Won U.S. singles championship (1904 and 1907); won Wimbledon championship (1905 and 1907).
Once referred to as the grand dowager of tennis, May Sutton was born in 1887 in Plymouth, England, and came to the United States on her father's sailboat when she was six. She grew up in Pasadena, California, on a ten-acre ranch. Her other sisters—Ethel, Adele, Florence , and Violet Sutton —were all avid tennis players, battling each other daily on the family's clay court, prompting the later comment, "It takes a Sutton to beat a Sutton." Between 1899 and 1915, every singles title in the Southern California championships was claimed by a Sutton sister. Adele and Florence would play well into advanced age.
In 1900, at age 13, May won the Southern California Women's championship. Four years later, she won the Women's Singles at the U.S. National championships, without losing a set. At 17, she would hold the record as the youngest national champion in history until Maureen Connolly began her reign at age 16 in 1951. In 1905, Sutton became the first American to win Wimbledon, beating the ever-graceful British champion Dorothea Lambert Chambers on Centre Court. In 1906, in a repeat matchup, Chambers took the title. The following year, Sutton beat Chambers once more for another Wimbledon championship.
The intense, square-jawed Sutton was an aggressive opponent with a topspin forehand, writes Billie Jean King in You Have Come a Long Way: "May did not look like the former champions and she did not play like them, either.

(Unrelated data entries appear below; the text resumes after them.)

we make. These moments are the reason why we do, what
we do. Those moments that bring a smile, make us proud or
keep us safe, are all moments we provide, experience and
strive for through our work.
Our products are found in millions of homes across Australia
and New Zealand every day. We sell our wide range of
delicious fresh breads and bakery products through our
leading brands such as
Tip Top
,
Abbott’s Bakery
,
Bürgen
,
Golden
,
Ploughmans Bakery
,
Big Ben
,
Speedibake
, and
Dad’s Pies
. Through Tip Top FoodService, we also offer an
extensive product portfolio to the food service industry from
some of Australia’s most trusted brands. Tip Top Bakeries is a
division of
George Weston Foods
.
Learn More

Instead of slicing the ball on her forehand side with an open racket face, May pounded it…. Unlike her eastern counterparts, [she] dressed for the game, not the show. Her dresses hung just above her ankles, and the sleeves of her oversize shirts (some thought they belonged to her father) were pushed up to the elbows to allow her freedom of movement. Although most women were wearing only loose-fitting corsets at that time, it is questionable whether May, at 160 pounds, wore any kind of corset at all."

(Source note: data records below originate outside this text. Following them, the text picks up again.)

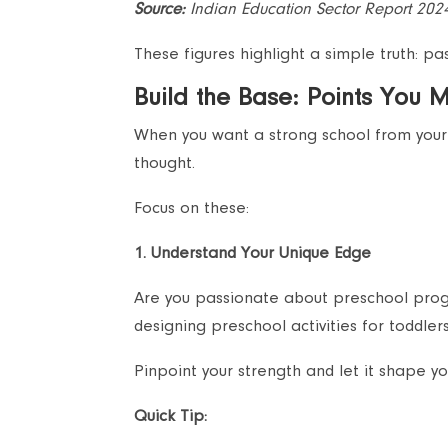
Source:
Indian Education Sector Report 202
These figures highlight a simple truth: p
Build the Base: Points You 
When you want a strong school from your 
thought.
Focus on these:
1. Understand Your Unique Edge
Are you passionate about preschool progr
designing preschool activities for toddlers 
Pinpoint your strength and let it shape yo
Quick Tip:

In 1912, Sutton married National Men's Doubles champion Thomas Bundy. Their daughter Dorothy Bundy Cheney would become the first American woman to win the Australian championship (1938). After time off to raise a family, May Sutton returned to the game in 1921, still ranked 4th in the country. At age 41, she once again played at Wimbledon and made it to the singles semifinals before losing. Sutton turned professional in 1930 and devoted the next 34 years to teaching.
Barbara Morgan , Melrose, Massachusetts
Cheney, Dorothy Bundy (1917—)
American tennis player. Name variations: Dodo. Born in 1917; daughter of May Sutton (1887–1975) and Thomas Bundy (both tennis players).
Ranked sixth in the world in 1946, Dorothy Cheney won 11 straight Women's Hard Court Singles titles between 1957 and 1967 and has won over 170 national senior championships. At age 80, she received the Southern California Tennis Association Lifetime Achievement Award.